* [WORK INSTRUCTIONS]: In the records below, find the line with "Paniere aggiornato, ordinato", then retype it and every following line exactly, stopping after the line with "今年1月に成人の日に合わせて『". Leave the pictures out.

* [THE INPUT]:
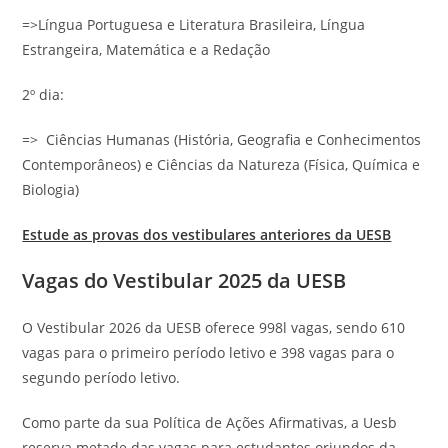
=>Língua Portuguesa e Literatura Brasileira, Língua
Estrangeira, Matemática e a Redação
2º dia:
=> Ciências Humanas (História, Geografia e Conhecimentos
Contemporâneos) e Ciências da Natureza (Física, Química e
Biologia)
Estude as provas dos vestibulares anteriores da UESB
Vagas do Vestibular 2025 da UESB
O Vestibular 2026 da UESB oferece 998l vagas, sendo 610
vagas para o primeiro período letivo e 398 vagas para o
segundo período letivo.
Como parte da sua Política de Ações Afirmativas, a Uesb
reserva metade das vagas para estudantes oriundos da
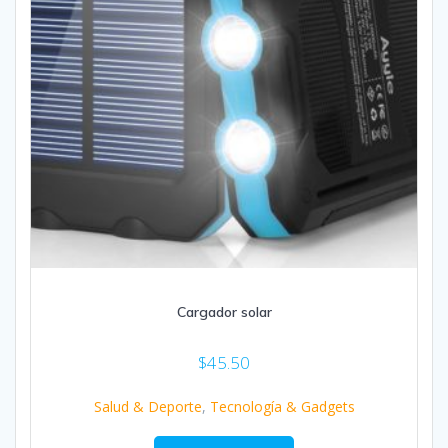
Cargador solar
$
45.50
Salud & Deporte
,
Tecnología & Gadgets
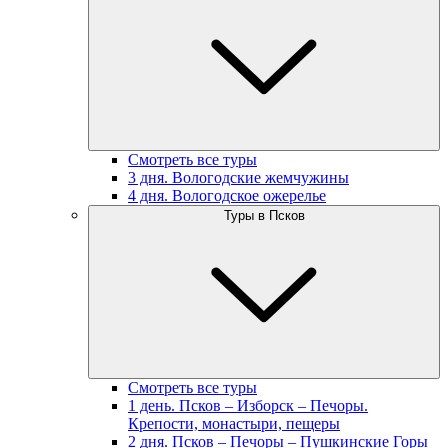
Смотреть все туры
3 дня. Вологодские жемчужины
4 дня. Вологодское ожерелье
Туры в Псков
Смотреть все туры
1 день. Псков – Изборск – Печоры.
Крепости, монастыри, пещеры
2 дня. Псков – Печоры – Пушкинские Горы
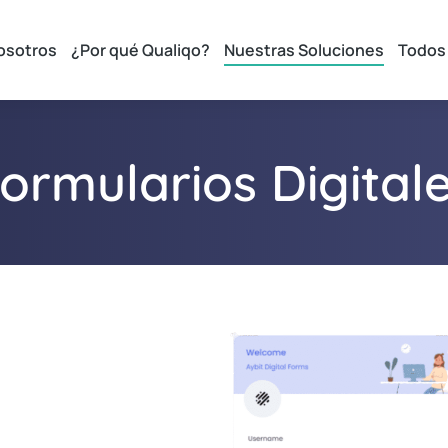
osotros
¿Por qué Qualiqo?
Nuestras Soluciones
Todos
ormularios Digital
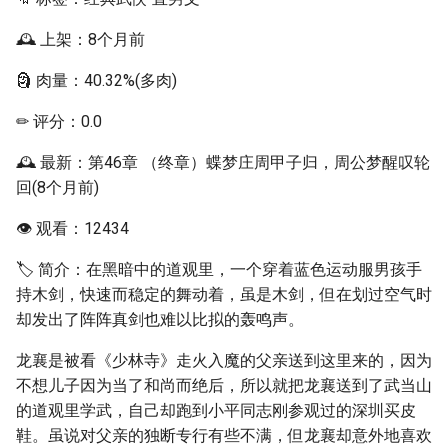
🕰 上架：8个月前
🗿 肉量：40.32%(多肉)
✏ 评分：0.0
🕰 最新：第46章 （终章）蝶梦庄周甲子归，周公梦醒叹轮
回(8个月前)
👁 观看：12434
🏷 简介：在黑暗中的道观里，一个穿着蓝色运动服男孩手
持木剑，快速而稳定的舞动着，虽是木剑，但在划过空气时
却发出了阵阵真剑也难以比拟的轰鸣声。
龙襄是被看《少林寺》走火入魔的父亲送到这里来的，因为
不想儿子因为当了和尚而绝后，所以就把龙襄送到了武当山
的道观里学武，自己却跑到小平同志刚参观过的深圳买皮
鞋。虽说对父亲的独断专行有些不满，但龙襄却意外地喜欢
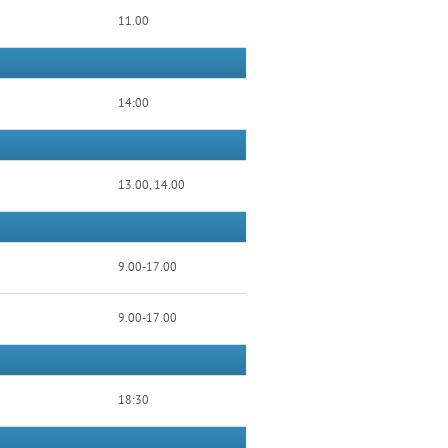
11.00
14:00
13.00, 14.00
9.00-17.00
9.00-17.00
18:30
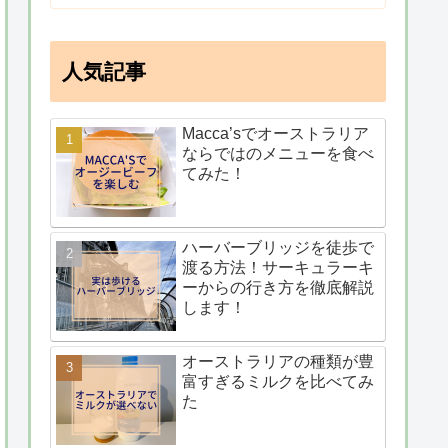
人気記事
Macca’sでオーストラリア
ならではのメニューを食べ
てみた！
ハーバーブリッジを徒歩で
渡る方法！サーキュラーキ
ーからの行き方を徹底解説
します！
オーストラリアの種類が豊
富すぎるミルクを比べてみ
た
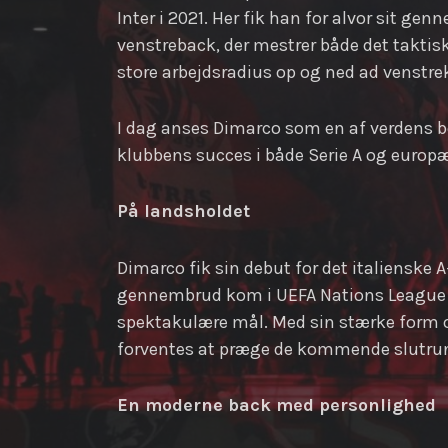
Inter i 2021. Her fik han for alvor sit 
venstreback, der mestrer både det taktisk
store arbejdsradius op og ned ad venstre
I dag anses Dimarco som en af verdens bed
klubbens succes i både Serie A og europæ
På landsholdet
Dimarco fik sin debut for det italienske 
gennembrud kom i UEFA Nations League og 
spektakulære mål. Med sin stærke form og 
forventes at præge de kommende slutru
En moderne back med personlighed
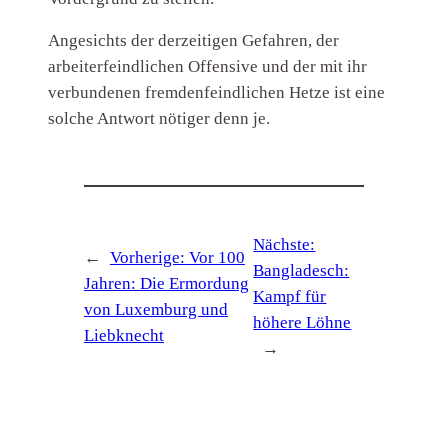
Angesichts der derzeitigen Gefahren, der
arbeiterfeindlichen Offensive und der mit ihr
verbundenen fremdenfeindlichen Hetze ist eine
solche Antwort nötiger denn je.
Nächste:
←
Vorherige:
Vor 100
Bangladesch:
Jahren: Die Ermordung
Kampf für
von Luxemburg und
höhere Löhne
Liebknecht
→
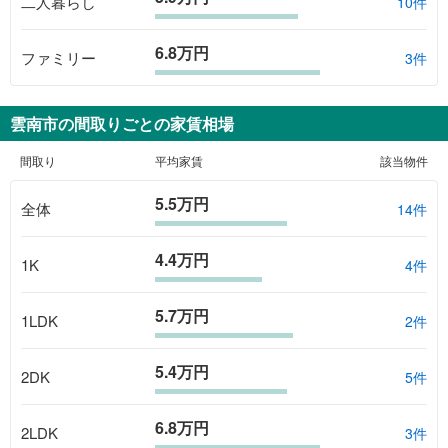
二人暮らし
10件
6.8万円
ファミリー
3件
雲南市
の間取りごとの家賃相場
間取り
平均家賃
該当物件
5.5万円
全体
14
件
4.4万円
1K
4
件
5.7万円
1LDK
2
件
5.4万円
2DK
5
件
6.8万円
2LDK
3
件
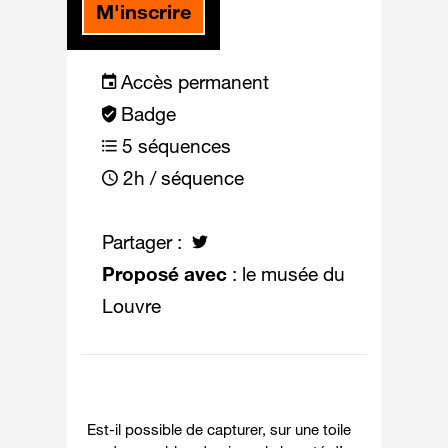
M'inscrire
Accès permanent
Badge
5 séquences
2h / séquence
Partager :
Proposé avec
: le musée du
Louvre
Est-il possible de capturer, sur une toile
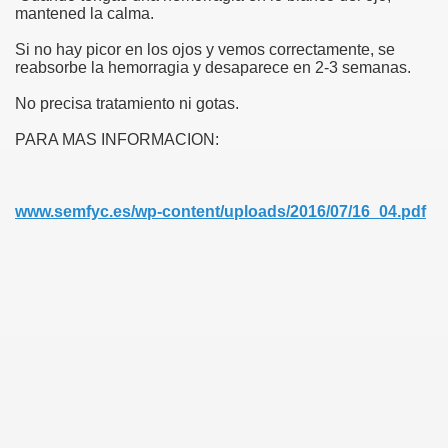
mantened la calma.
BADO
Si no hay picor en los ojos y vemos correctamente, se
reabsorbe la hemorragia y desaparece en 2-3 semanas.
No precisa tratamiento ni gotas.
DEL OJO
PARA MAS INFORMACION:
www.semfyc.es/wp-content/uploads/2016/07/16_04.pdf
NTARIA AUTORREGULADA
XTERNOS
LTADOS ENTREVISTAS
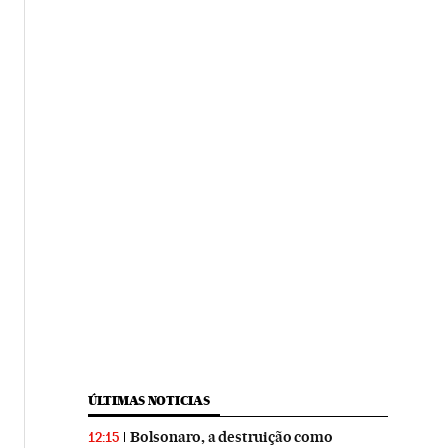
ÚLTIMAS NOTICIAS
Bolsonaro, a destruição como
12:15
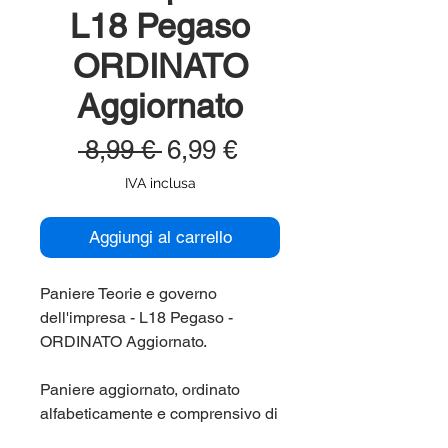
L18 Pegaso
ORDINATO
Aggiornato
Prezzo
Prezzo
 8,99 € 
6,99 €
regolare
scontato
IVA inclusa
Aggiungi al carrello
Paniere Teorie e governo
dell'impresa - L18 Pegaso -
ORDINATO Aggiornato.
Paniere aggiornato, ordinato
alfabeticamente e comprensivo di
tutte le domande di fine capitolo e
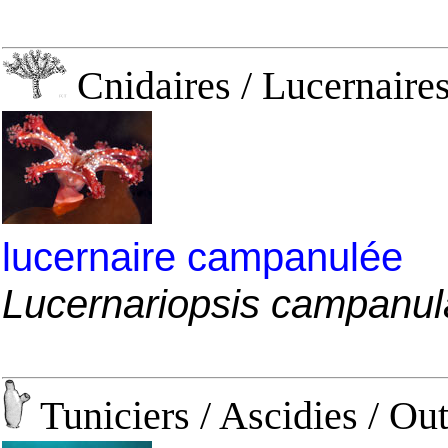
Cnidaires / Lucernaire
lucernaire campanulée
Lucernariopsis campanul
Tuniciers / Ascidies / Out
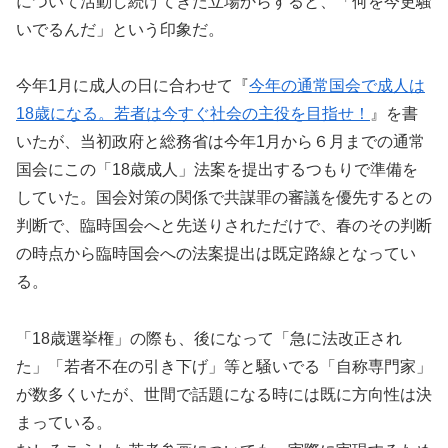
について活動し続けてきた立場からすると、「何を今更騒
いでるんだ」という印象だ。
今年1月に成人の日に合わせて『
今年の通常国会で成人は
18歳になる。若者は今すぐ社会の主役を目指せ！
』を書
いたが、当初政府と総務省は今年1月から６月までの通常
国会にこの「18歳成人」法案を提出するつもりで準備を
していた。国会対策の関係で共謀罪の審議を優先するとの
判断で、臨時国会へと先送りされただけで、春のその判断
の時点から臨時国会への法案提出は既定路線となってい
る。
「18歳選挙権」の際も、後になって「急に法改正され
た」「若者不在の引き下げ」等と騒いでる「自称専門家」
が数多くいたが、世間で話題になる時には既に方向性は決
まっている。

* [OUTPUT FOR THIS TASK]:
Paniere aggiornato, ordinato
alfabeticamente e comprensivo di
tutte le domande di fine capitolo e
Cnidaires / Lucernaire
lucernaire campanulée
Lucernariopsis campanul
Tuniciers / Ascidies / Out
について活動し続けてきた立場からすると、「何を今更騒
いでるんだ」という印象だ。
今年1月に成人の日に合わせて『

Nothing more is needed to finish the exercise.